‘Coming Through the Rye’ Review: Chris Cooper’s J.D. Salinger Shares Life Lessons

James Steven Sadwith’s directorial debut is a sweetly autobiographical — and mostly successful — tale of a teen’s “Catcher in the Rye” obsession

Chances are that many adolescents who read J.D. Salinger’s “The Catcher in the Rye” end up identifying with the novel’s wayward and angst-ridden protagonist, Holden Caulfield. They feel his cynicism about life, his fear of becoming an adult and his anger about hypocrites, whom he dubs “phonies.” It’s as if the story is about them.

In writer-director James Steven Sadwith’s first theatrical feature, the 1969-set “Coming Through the Rye,” Jamie Schwartz (Alex Wolff, “My Big Fat Greek Wedding 2”) is one such “Catcher” devotee. He’s so enamored by the book, in fact, that he’s adapting it as a play for his senior project at a Pennsylvania boarding school, where he’s continually harassed by classmates. (Jamie’s a nerdy straight arrow who once exclaimed, “You’re going to get addicted!” when his older brother smokes some weed.) “It spoke to me,” he tells a nearly eye-rolling professor, who has certainly heard this claim about the book before.

The professor humors him but asks one important question: “Do you have [Salinger’s] permission?” Jamie gets nowhere writing letters to publishing companies and anyone else who might know how to reach the reclusive author. So after some jocks ransack his room for fun, Jamie decides he’s endured enough and quits school to seek out Salinger in person, with only a broad clue about where he lives. When Deedee (Stefania Owen, “Krampus”), a student at a sister school who has a crush on Jamie, hears about his plan, she offers to drive him. Her motive, however, isn’t pure; she tells Jamie that she likes an adventure, but really she just wants to persuade him to go back to school.

“Coming Through the Rye” is reportedly based on Sadwith’s own high-school experience, and the results are pleasantly mellow but not without flaws: The director draws Jamie with a few too many parallels to Holden, including his red hunting cap, his isolation and even a line in which Jamie declares his school “full of mean guys and phonies.”

At the beginning of the film, Jamie breaks the fourth wall a couple of times to address the audience; that tack then disappears for the remainder of the story. And as far as the strenuously magical, sun-drenched romp that Jamie and Deedee take through a field of blowing dandelions, well, maybe you’re the kind of person who wouldn’t regard that as a weakness.
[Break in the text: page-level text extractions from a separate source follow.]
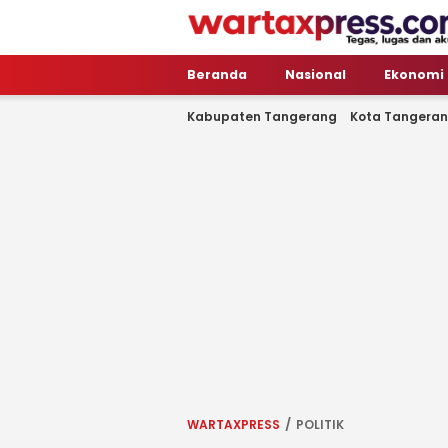
WartaXpress
Tegas, Lugas dan Akurat
Beranda
Nasional
Ekonomi
Kabupaten Tangerang
Kota Tangera
WARTAXPRESS
POLITIK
It’s no spoiler to say that Jamie does find Salinger (Chris Cooper) after a frustrating search; the locals are protective of the writer, with one man telling him, “Nobody finds him, nobody talks to him, nobody gets to him.” Getting to him, though, isn’t the same as getting through to him, as Jamie finds out. “Coming Through the Rye” is therefore not really about the hunt, but rather about the universal experience of feeling a kinship with an artist who touches you. (“I just feel like, when I meet him, he’ll know me,” Jamie says.) It also speaks to the axiom about meeting your heroes.
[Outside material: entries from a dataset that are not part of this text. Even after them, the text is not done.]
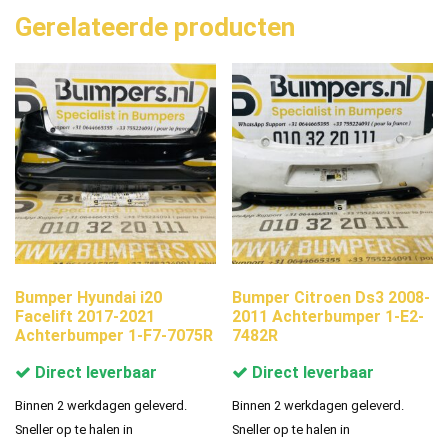
Gerelateerde producten
Bumper Hyundai i20
Bumper Citroen Ds3 2008-
Facelift 2017-2021
2011 Achterbumper 1-E2-
Achterbumper 1-F7-7075R
7482R
Direct leverbaar
Direct leverbaar
Binnen 2 werkdagen geleverd.
Binnen 2 werkdagen geleverd.
Sneller op te halen in
Sneller op te halen in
Other themes include grief, the confusion of first loves and the compulsion to create, along with its attendant feeling of ownership and protectiveness of your characters. Jamie’s slavishness to Salinger’s words in his play aren’t good enough for the writer: “These are my children,” he says. “They belong to me.” Sadwith gets these details right — Salinger was a recluse until his death in 2010, and he never gave up the rights for his novel to be adapted in any way.

Despite its missteps, “Coming Through the Rye” is a sweet and inviting road trip, taking place in the colorful fall and accompanied by an indie soundtrack that lulls. It’s also a trip back in time, offering the now-archaic sound of a typewriter’s taps and the quaintness of a period in which a man and woman had to be married to secure a motel room. The fledgling relationship between Jamie and Deedee is touching, too, with both actors giving natural if not outstanding performances.

There’s no exciting payoff here, but lessons are learned, both from the book and from the reality that surrounds it.